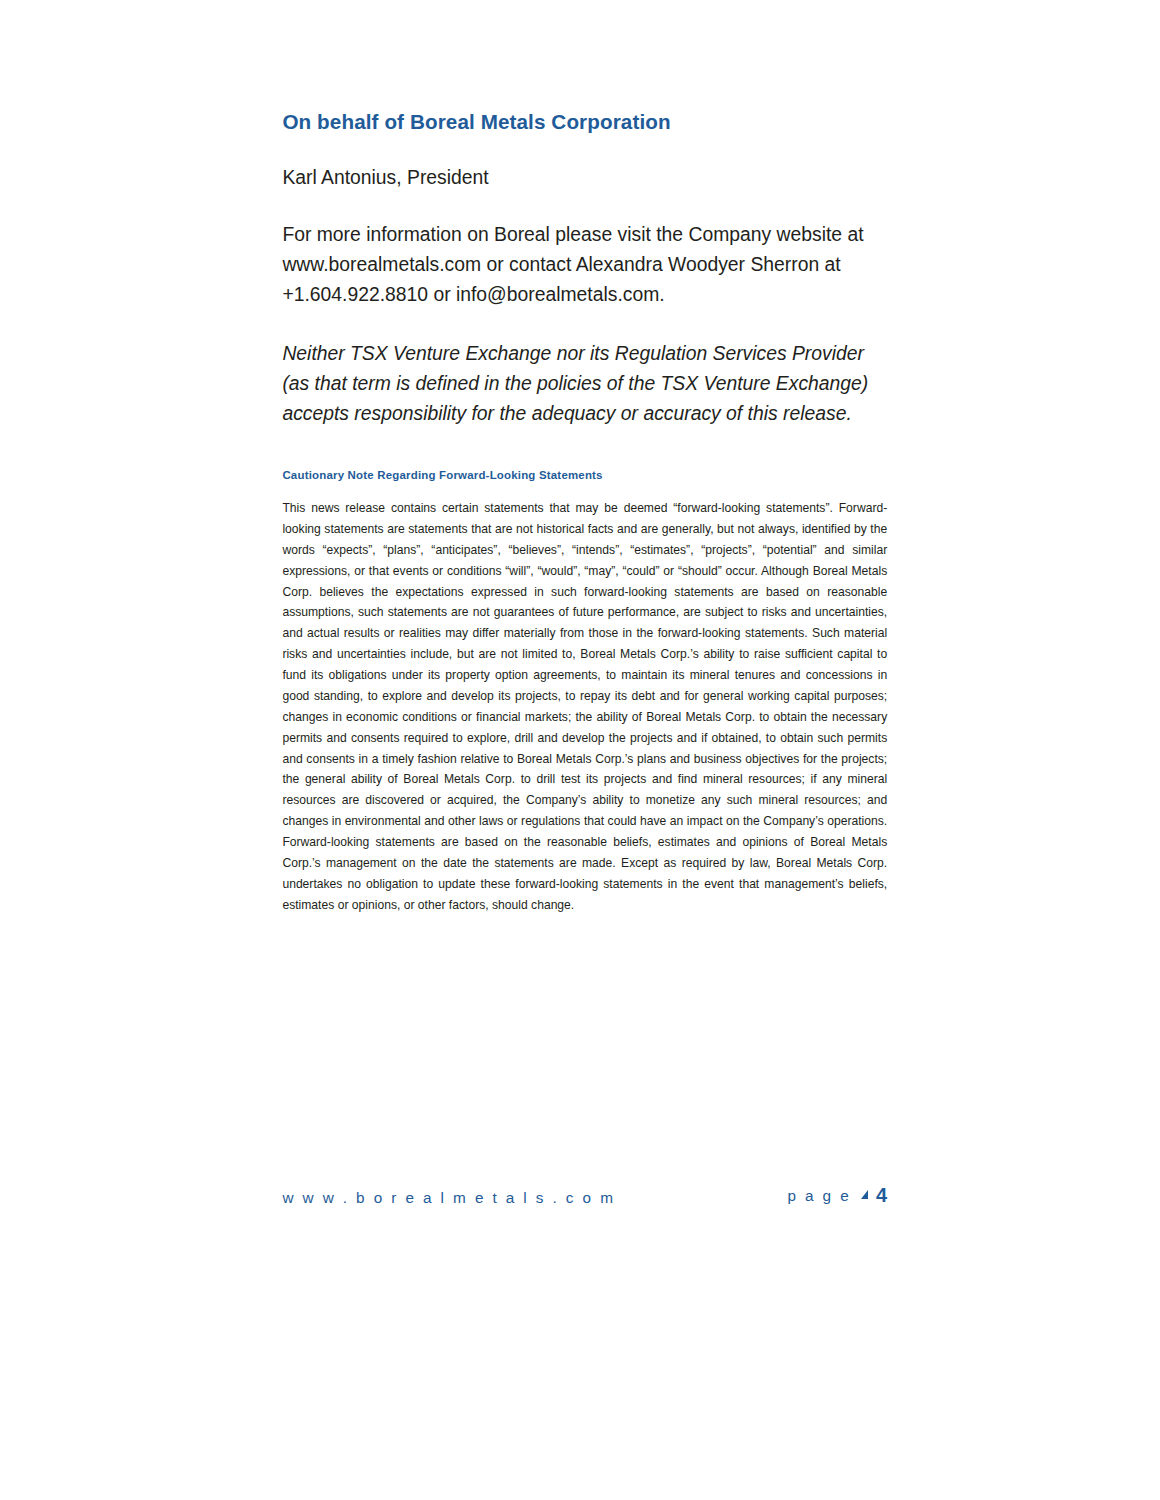On behalf of Boreal Metals Corporation
Karl Antonius, President
For more information on Boreal please visit the Company website at www.borealmetals.com or contact Alexandra Woodyer Sherron at +1.604.922.8810 or info@borealmetals.com.
Neither TSX Venture Exchange nor its Regulation Services Provider (as that term is defined in the policies of the TSX Venture Exchange) accepts responsibility for the adequacy or accuracy of this release.
Cautionary Note Regarding Forward-Looking Statements
This news release contains certain statements that may be deemed “forward-looking statements”. Forward-looking statements are statements that are not historical facts and are generally, but not always, identified by the words “expects”, “plans”, “anticipates”, “believes”, “intends”, “estimates”, “projects”, “potential” and similar expressions, or that events or conditions “will”, “would”, “may”, “could” or “should” occur. Although Boreal Metals Corp. believes the expectations expressed in such forward-looking statements are based on reasonable assumptions, such statements are not guarantees of future performance, are subject to risks and uncertainties, and actual results or realities may differ materially from those in the forward-looking statements. Such material risks and uncertainties include, but are not limited to, Boreal Metals Corp.’s ability to raise sufficient capital to fund its obligations under its property option agreements, to maintain its mineral tenures and concessions in good standing, to explore and develop its projects, to repay its debt and for general working capital purposes; changes in economic conditions or financial markets; the ability of Boreal Metals Corp. to obtain the necessary permits and consents required to explore, drill and develop the projects and if obtained, to obtain such permits and consents in a timely fashion relative to Boreal Metals Corp.’s plans and business objectives for the projects; the general ability of Boreal Metals Corp. to drill test its projects and find mineral resources; if any mineral resources are discovered or acquired, the Company’s ability to monetize any such mineral resources; and changes in environmental and other laws or regulations that could have an impact on the Company’s operations. Forward-looking statements are based on the reasonable beliefs, estimates and opinions of Boreal Metals Corp.’s management on the date the statements are made. Except as required by law, Boreal Metals Corp. undertakes no obligation to update these forward-looking statements in the event that management’s beliefs, estimates or opinions, or other factors, should change.
w w w . b o r e a l m e t a l s . c o m
p a g e 4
● ● ●
What to produce:
Produce a verbatim transcription of every line in the listing, images omitted.

Output for this exercise:
On behalf of Boreal Metals Corporation
Karl Antonius, President
For more information on Boreal please visit the Company website at www.borealmetals.com or contact Alexandra Woodyer Sherron at +1.604.922.8810 or info@borealmetals.com.
Neither TSX Venture Exchange nor its Regulation Services Provider (as that term is defined in the policies of the TSX Venture Exchange) accepts responsibility for the adequacy or accuracy of this release.
Cautionary Note Regarding Forward-Looking Statements
This news release contains certain statements that may be deemed “forward-looking statements”. Forward-looking statements are statements that are not historical facts and are generally, but not always, identified by the words “expects”, “plans”, “anticipates”, “believes”, “intends”, “estimates”, “projects”, “potential” and similar expressions, or that events or conditions “will”, “would”, “may”, “could” or “should” occur. Although Boreal Metals Corp. believes the expectations expressed in such forward-looking statements are based on reasonable assumptions, such statements are not guarantees of future performance, are subject to risks and uncertainties, and actual results or realities may differ materially from those in the forward-looking statements. Such material risks and uncertainties include, but are not limited to, Boreal Metals Corp.’s ability to raise sufficient capital to fund its obligations under its property option agreements, to maintain its mineral tenures and concessions in good standing, to explore and develop its projects, to repay its debt and for general working capital purposes; changes in economic conditions or financial markets; the ability of Boreal Metals Corp. to obtain the necessary permits and consents required to explore, drill and develop the projects and if obtained, to obtain such permits and consents in a timely fashion relative to Boreal Metals Corp.’s plans and business objectives for the projects; the general ability of Boreal Metals Corp. to drill test its projects and find mineral resources; if any mineral resources are discovered or acquired, the Company’s ability to monetize any such mineral resources; and changes in environmental and other laws or regulations that could have an impact on the Company’s operations. Forward-looking statements are based on the reasonable beliefs, estimates and opinions of Boreal Metals Corp.’s management on the date the statements are made. Except as required by law, Boreal Metals Corp. undertakes no obligation to update these forward-looking statements in the event that management’s beliefs, estimates or opinions, or other factors, should change.
w w w . b o r e a l m e t a l s . c o m
p a g e 4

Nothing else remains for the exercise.